15 September 2016

Salon: Is Trump an aberration? The dark history of the ‘nation of immigrants’

Donald Trump may differ from other contemporary politicians in so openly stating his antipathy to immigrants of a certain sort. (He’s actually urged the opening of the country to more European immigrants.) Democrats like Barack Obama and Bill and Hillary Clinton sound so much less hateful and so much more tolerant. But the policies Trump is advocating, including that well-publicized wall and mass deportations, are really nothing new. They are the very policies initiated by Bill Clinton in the 1990s and — from border militarization to mass deportations — enthusiastically promoted by Barack Obama. The president is, in fact, responsible for raising such deportations to levels previously unknown in American history. [...]

A closer look at American history makes the notion that “we are a nation of immigrants” instantly darker than its proponents imagine. As a start, what could the very idea of a “nation of immigrants” mean in a land that was already home to a large native population when European immigrants started to colonize it? From its first moments, American history has, in fact, been a history of deportation. The initial deportees from the British colonies and the American nation were, of course, Native Americans, removed from their villages, farms and hunting grounds through legalized and extra-legal force everywhere that white immigrants wanted to settle. [...]

It was not until 1868, three years after the Civil War ended, that the Fourteenth Amendment to the Constitution created the right to citizenship by birth, making it possible for the first time for non-whites to become citizens. But when Congress passed that amendment, it had in mind only some non-whites: previously enslaved Africans and their descendants. Here’s the crucial line in which Congress made sure of that: “All persons born or naturalized in the United States, and subject to the jurisdiction thereof, are citizens of the United States and of the state wherein they reside.” Since Native Americans were not “subject to the jurisdiction” of the United States, they were excluded from citizenship by birth. [...]

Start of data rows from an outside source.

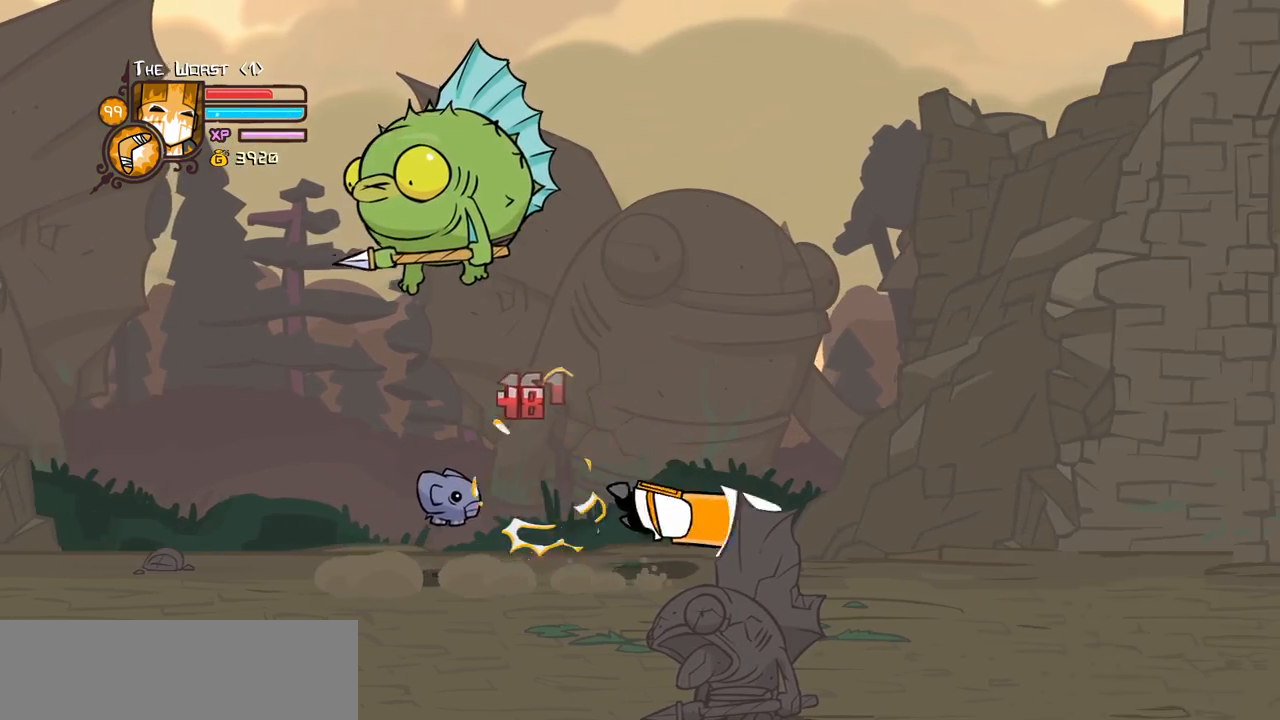
{"keys": ["left"], "events": []}
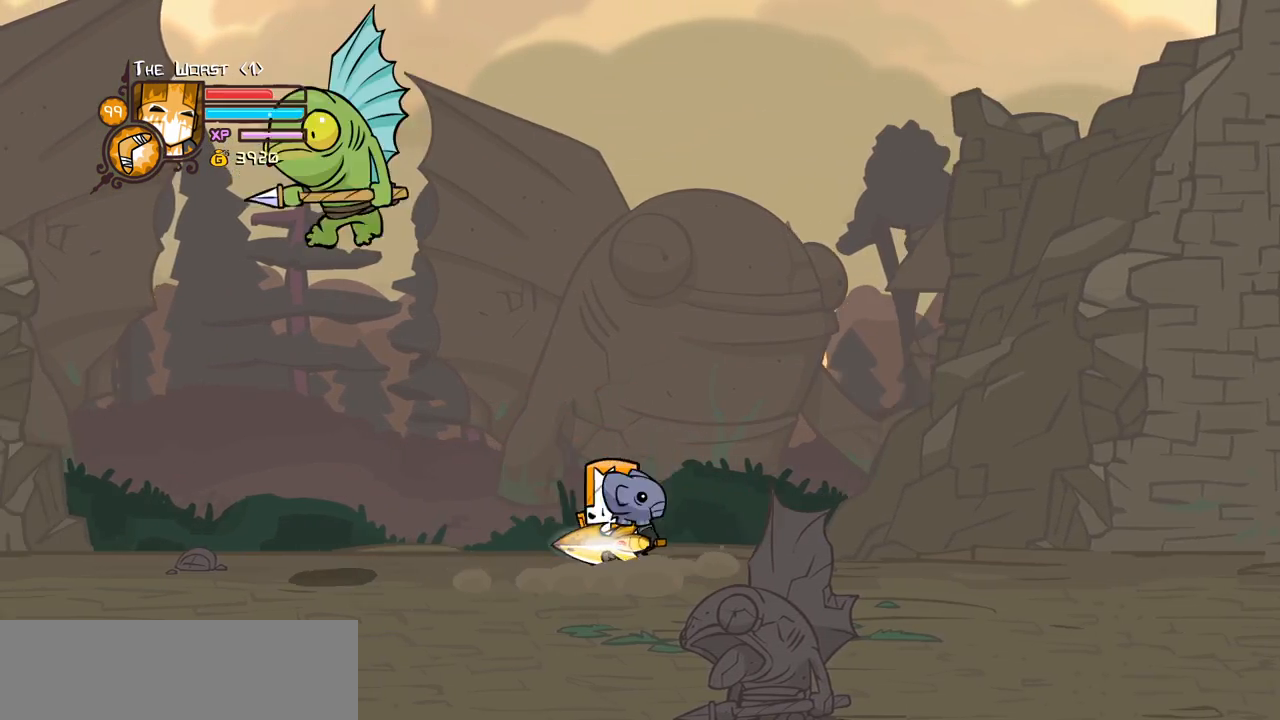
{"keys": ["left", "light"], "events": [[350, "light", "down"]]}
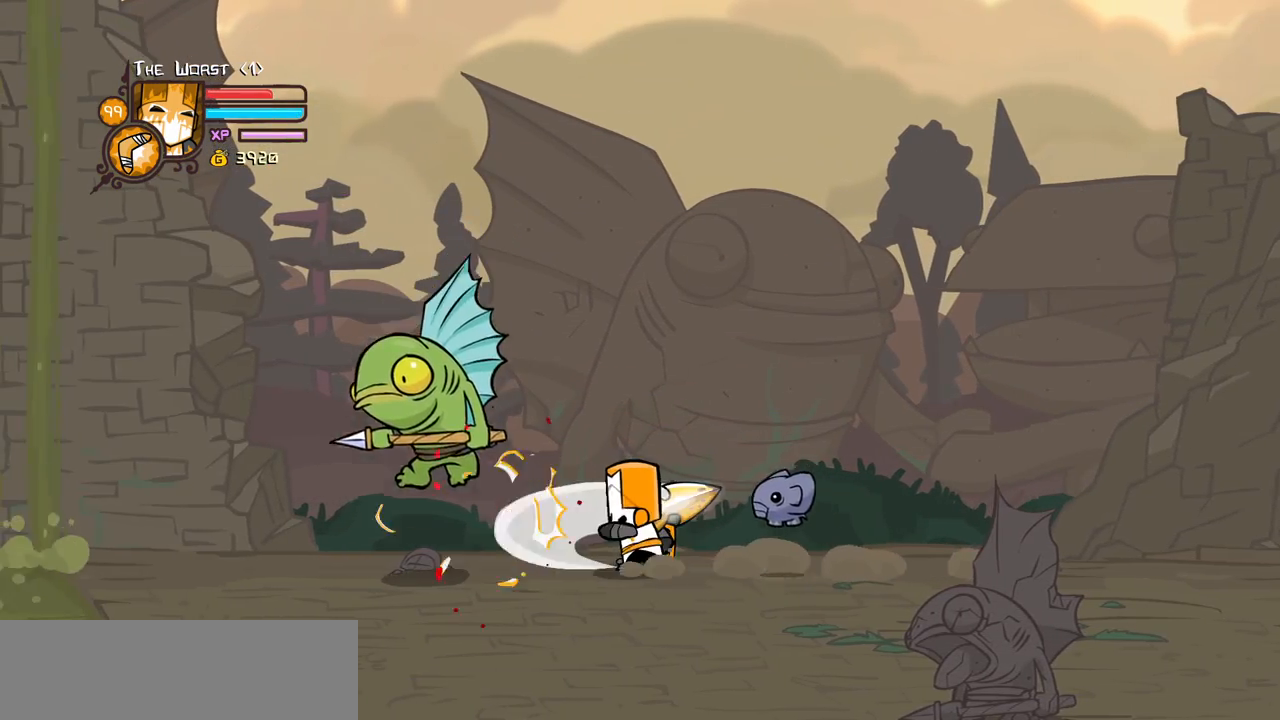
{"keys": ["light"], "events": [[34, "left", "up"], [34, "light", "up"], [84, "light", "down"], [267, "light", "up"], [317, "light", "down"]]}
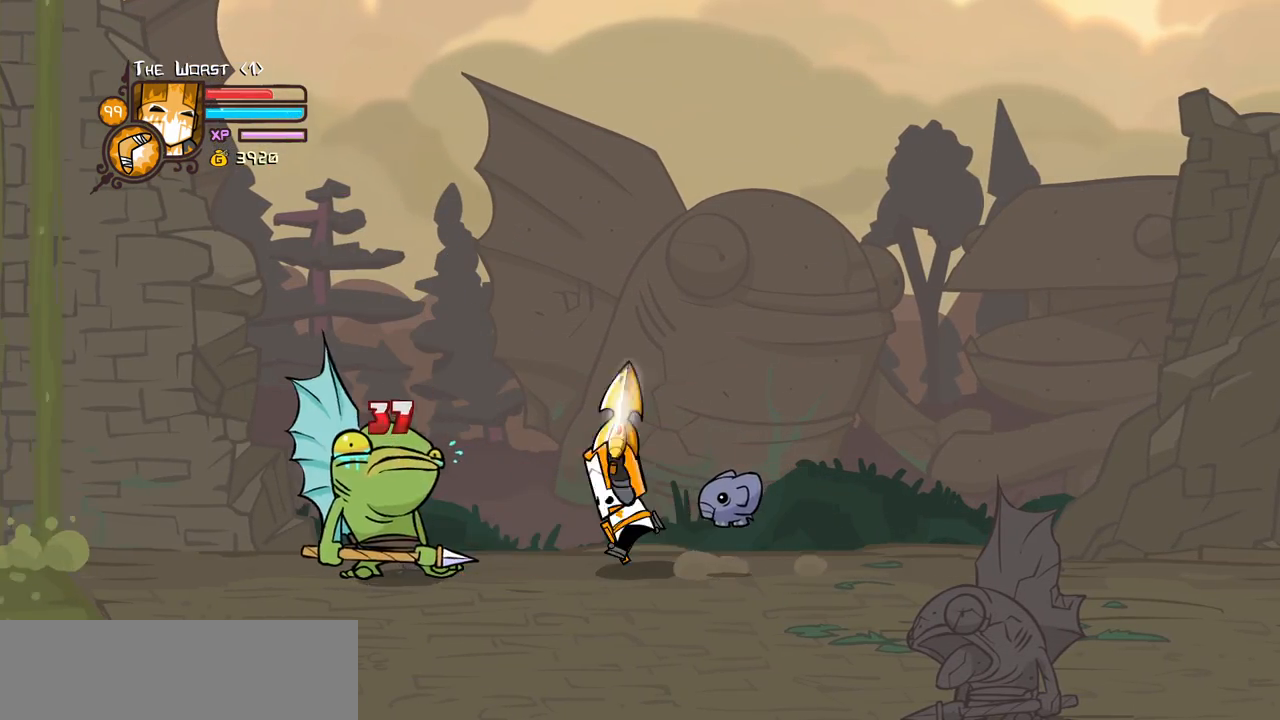
{"keys": ["heavy"], "events": [[100, "heavy", "down"], [100, "light", "up"]]}
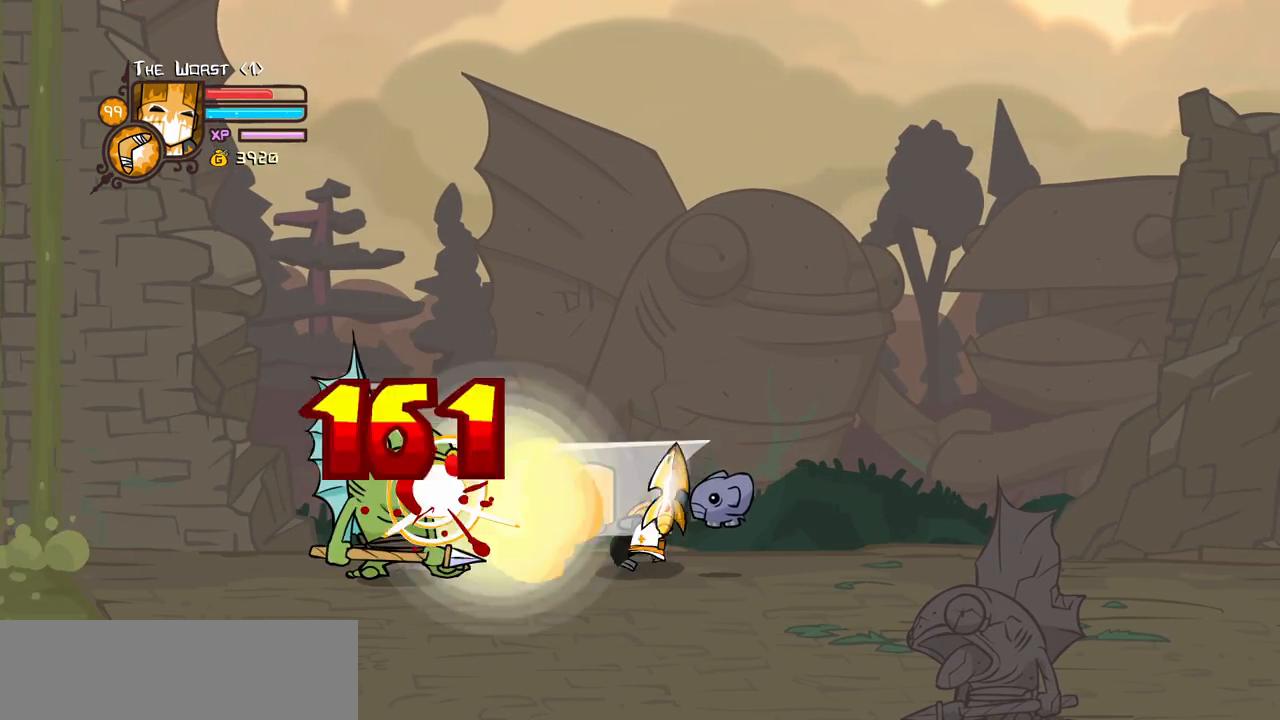
{"keys": ["heavy", "right"], "events": [[17, "heavy", "up"], [67, "heavy", "down"], [250, "heavy", "up"], [250, "right", "down"], [300, "heavy", "down"]]}
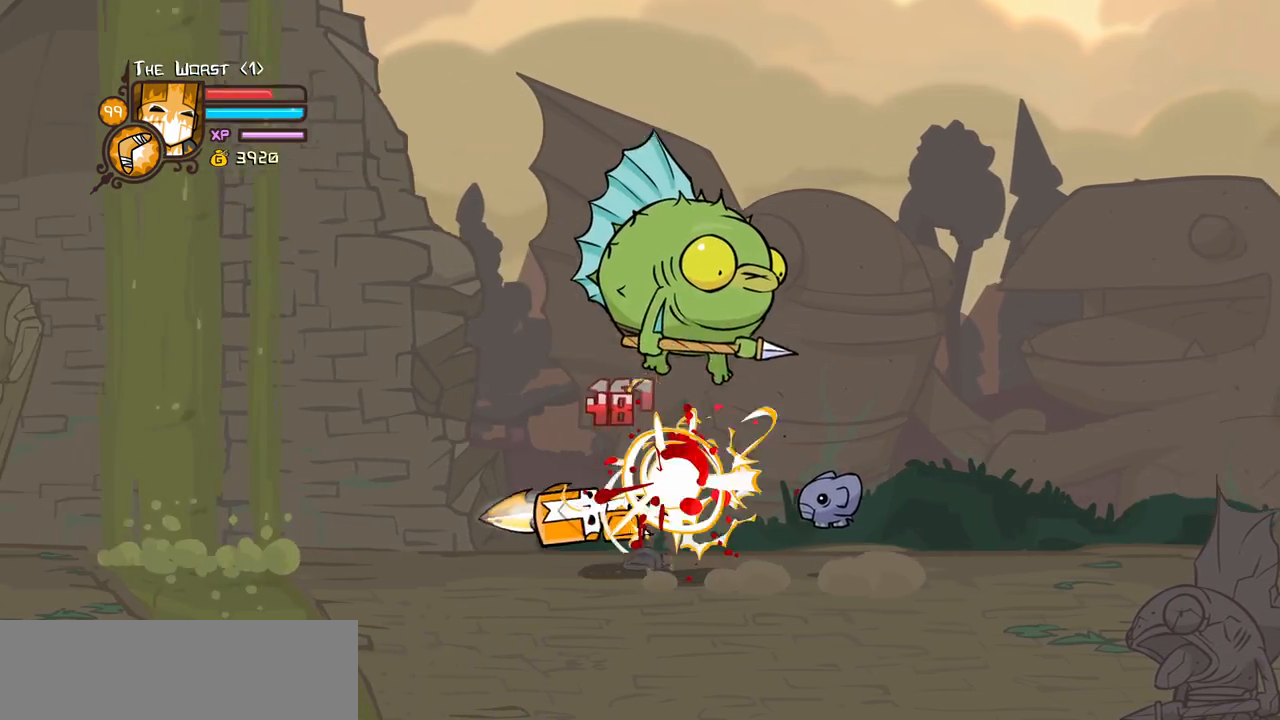
{"keys": ["right"], "events": [[84, "heavy", "up"]]}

Once citizenship by birth had been established, Congress moved to preserve the white racial character of the country by restricting the entry of non-whites — first with the Page Act of 1875, prohibiting Chinese women from entering the country, then with the Chinese Exclusion Act of 1882. That ban was, in turn, gradually expanded until, in 1917, the “Asiatic Barred Zone” was put in place. It would span significant parts of the globe, from Afghanistan to the islands of the Pacific, and encompass about half of the world’s population. Its purpose was to ensure that, all “Asians” being “aliens ineligible to citizenship,” none of them would enter the United States, and so their racially ineligible children would never be born here and obtain citizenship by birth.